Tuesday, November 1, 2016

Song of the Day: 'Hologram' by Burning Palms

Posted By on Tue, Nov 1, 2016 at 8:45 AM

Few Tucson bands in recent years have been as polarizing as Burning Palms. Regarded and derided equally as soulful psych-rockers and charlatans, accomplished, economical players and untrained musicians who can barely hold together a primitive racket, visionaries and overly reliant on image—Burning Palms are actually all of these things. The group, under the tutelage of singer/guitarist/songwriter Simone Stopford, is a complex and multi-layered animal.

Ostensibly a psych/garage revival band, Stopford’s songs are handcrafted pop under the veneer of swirling guitars and tribal drums, which means that the band’s music has aged far better than many of its early-2010s garage revivalist peers. Furthermore, I have little doubt that the upcoming Burning Palms record (recorded by Stopford with a completely different line-up than 2014’s self-titled album) will contain nary a trace of the previous ‘60s-flavored sound.

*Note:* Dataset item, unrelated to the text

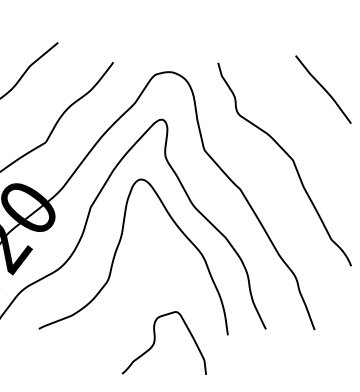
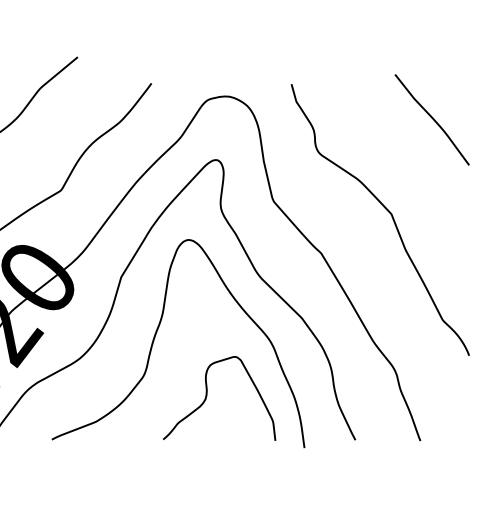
curve: (155, 341) -> (207, 396), moved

“Hologram” skitters along on a divided Bo Diddley beat that starts and stops until the familiar shuffle is gone. Stopford and co-vocalist Julia DeConcini stomp and dance atop the rhythm, disappearing and appearing again in the holes in the music like the artificial image of the track’s title and mumbled, sighed lyrics.

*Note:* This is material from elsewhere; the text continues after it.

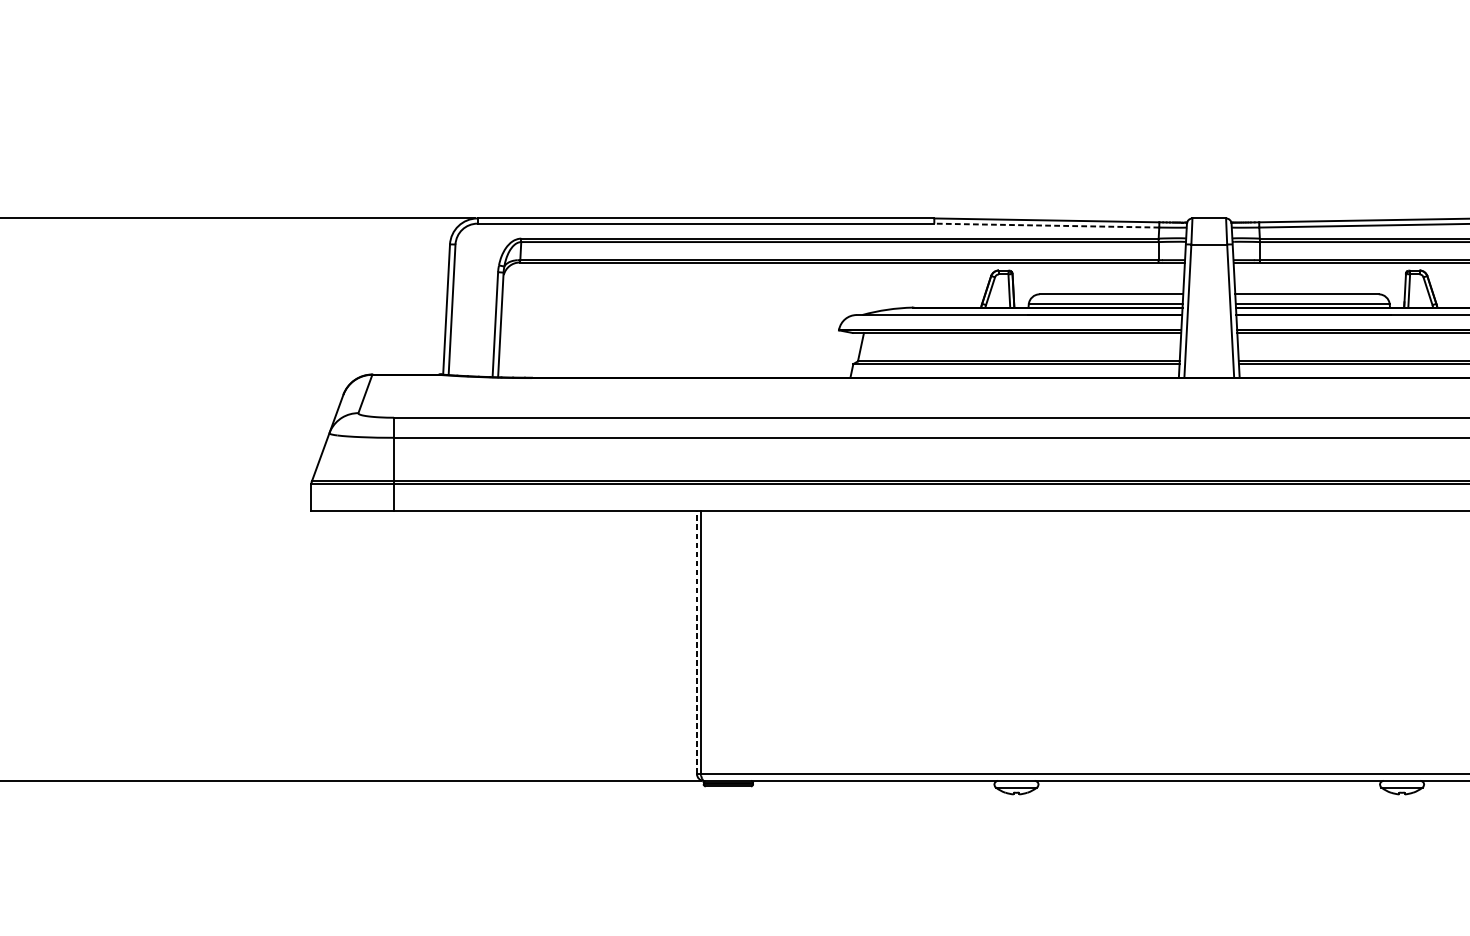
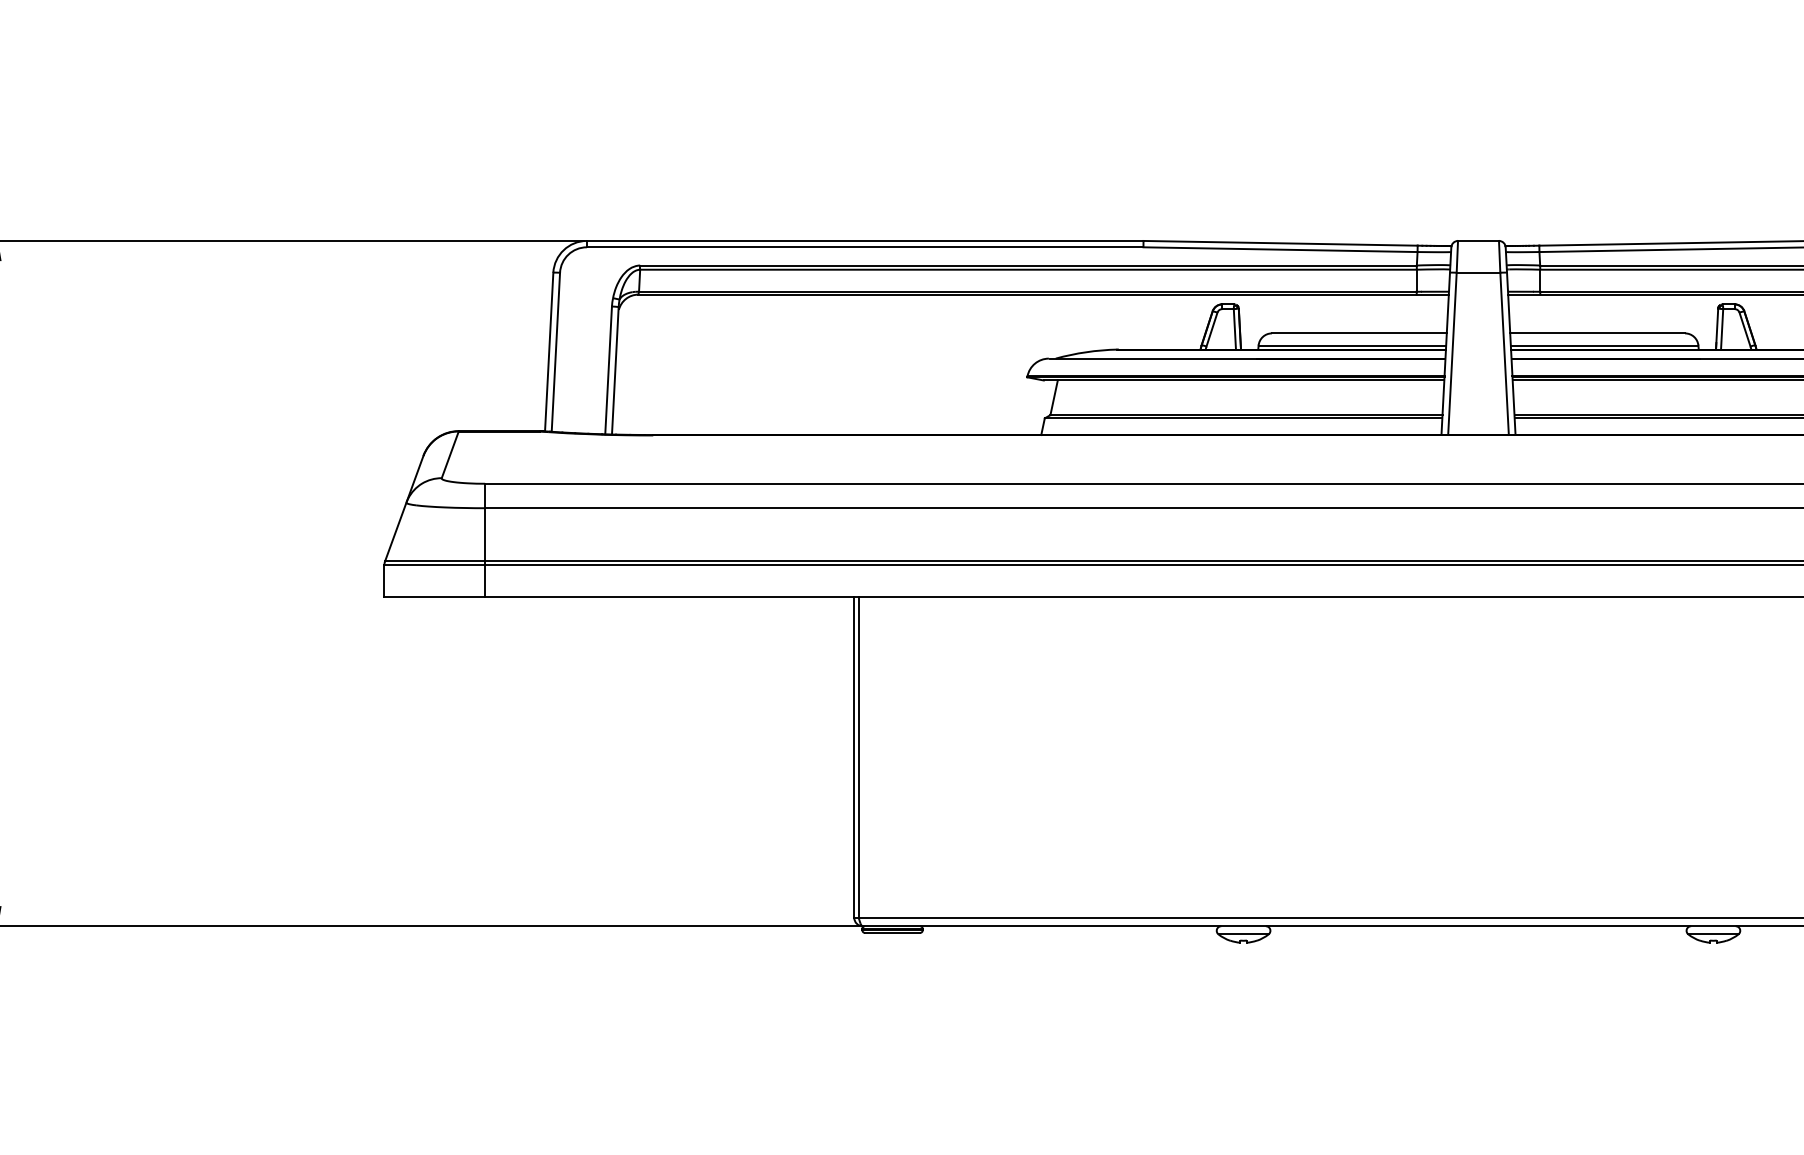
line: (1046, 225) -> (1280, 249), dashed -> solid
line: (697, 642) -> (854, 757), dashed -> solid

The song marches around in a circle for a couple of minutes, almost aimlessly. But the abrupt ending pulls the preceding sounds into focus—by playing around with silence and noise and beats, “Hologram” actually resembles its namesake. And for a band with a seemingly unlimited bag of tricks, banishing the laws of reality in their own music ranks with the best of them. Go see see them Tuesday, Nov. 1 at 191 Toole with Thee Oh Sees. Doors at 7.